Nothing ruined my pitch shots more than the clock method of Dave Pelz. All of that chart on the shaft nonsense got me so out of whack.
“Is this a 9 to 10:30 LW, or is it a 7:30 to 9 choked down 1/2″ SW?”
Either way it turned into laying the sod over it into the front bunker.
Using mechanical thoughts to control distance on pitching and chipping is a recipe for disaster. You obviously always want to be accelerating on these short shots and you need to vary your back swing to do so. However, how can you know the exact length of your back swing unless you watch it as you take it away…AWFUL…or have someone sit there and yell clock positions to you…maybe worse.
Let me put it this way. Let’s say you are trying to toss a crumpled up piece of paper into the trash can. Do you intellectually measure how far back you are going to swing your arm, how much angle you are going to have in your wrist and how far your arm is going to follow through in order to toss the paper the 8′ 10″ to the basket, that you measured with your tape measure?

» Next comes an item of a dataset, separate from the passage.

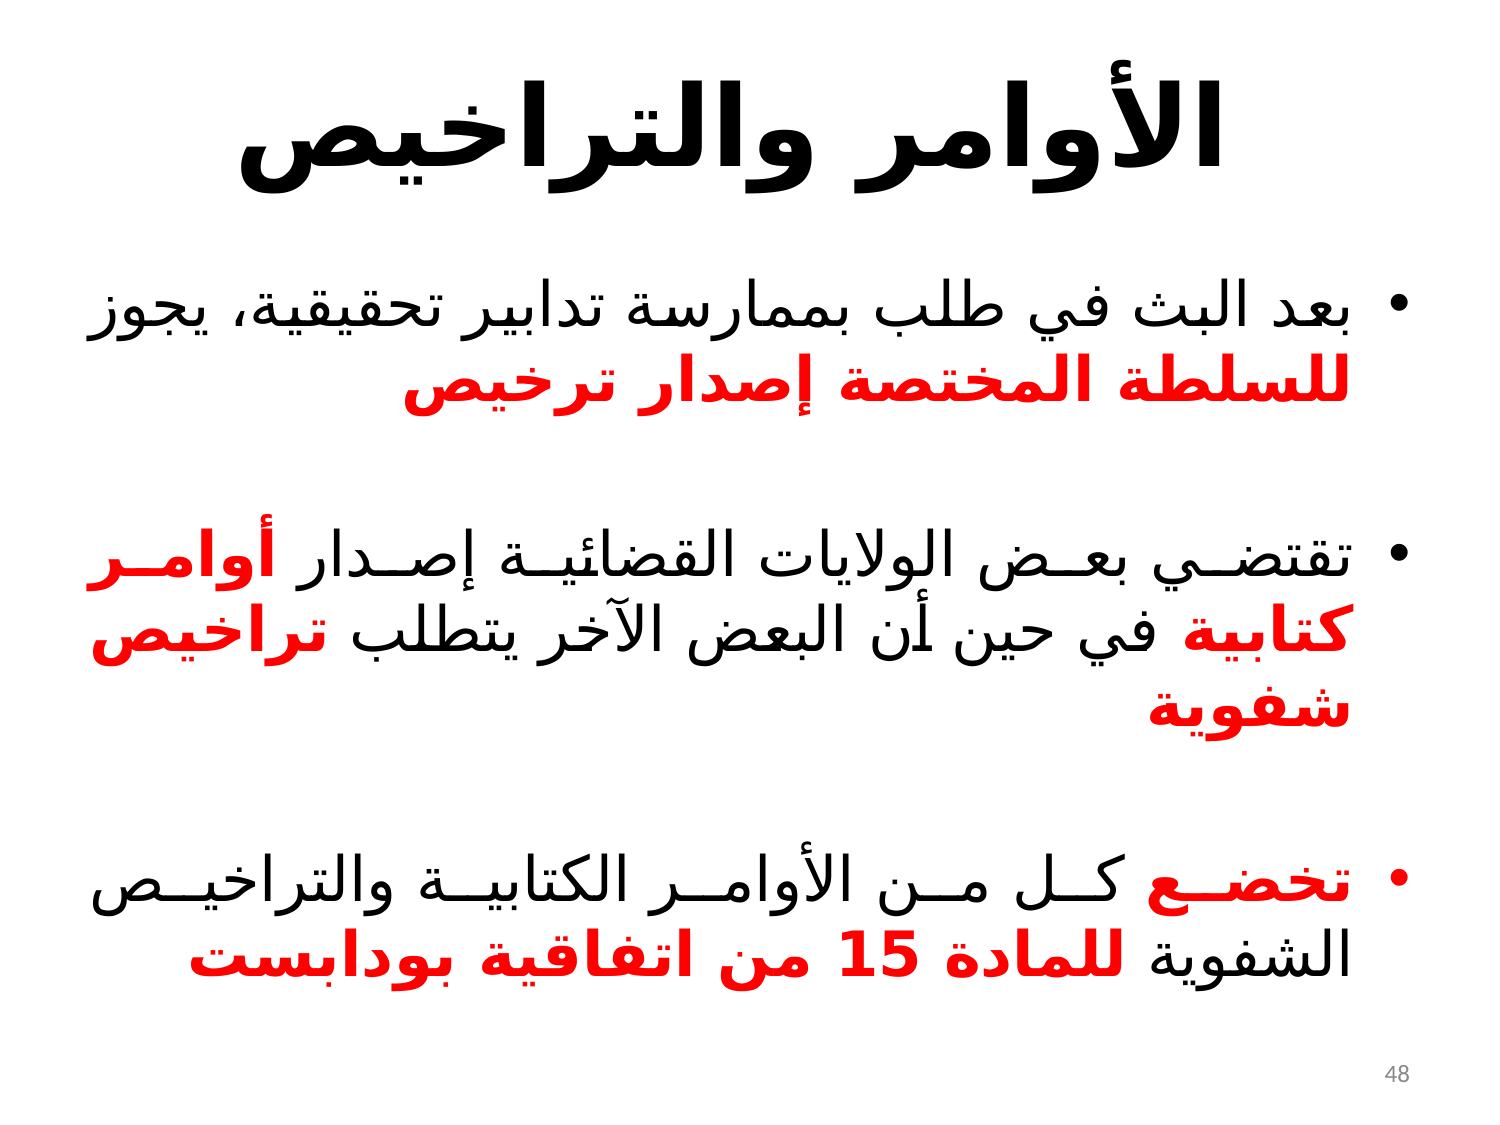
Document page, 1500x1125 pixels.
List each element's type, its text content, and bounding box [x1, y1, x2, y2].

If the answer is no, why are you using a laser to find out the pin is 46 yards away and you are going to take it back to 7:43, hit it 73.8% and follow through to 9:23?
How do you know if that swing makes the ball carry 42 yards that it is only going to release 4 yards?
When you throw the paper in the trash, you just kind of swing your arm and toss it about…”that hard.”
Pitches and chips should be done the same way. If you practice a lot, you have developed a feel on how long to swing and how hard to hit these shots. If you don’t practice very much, you have no chance of knowing exactly how to do a 9 to 10:30 swing and how far that is going to go.
So either way, look at the pin and the terrain, grab a club and hit it about…”that hard.”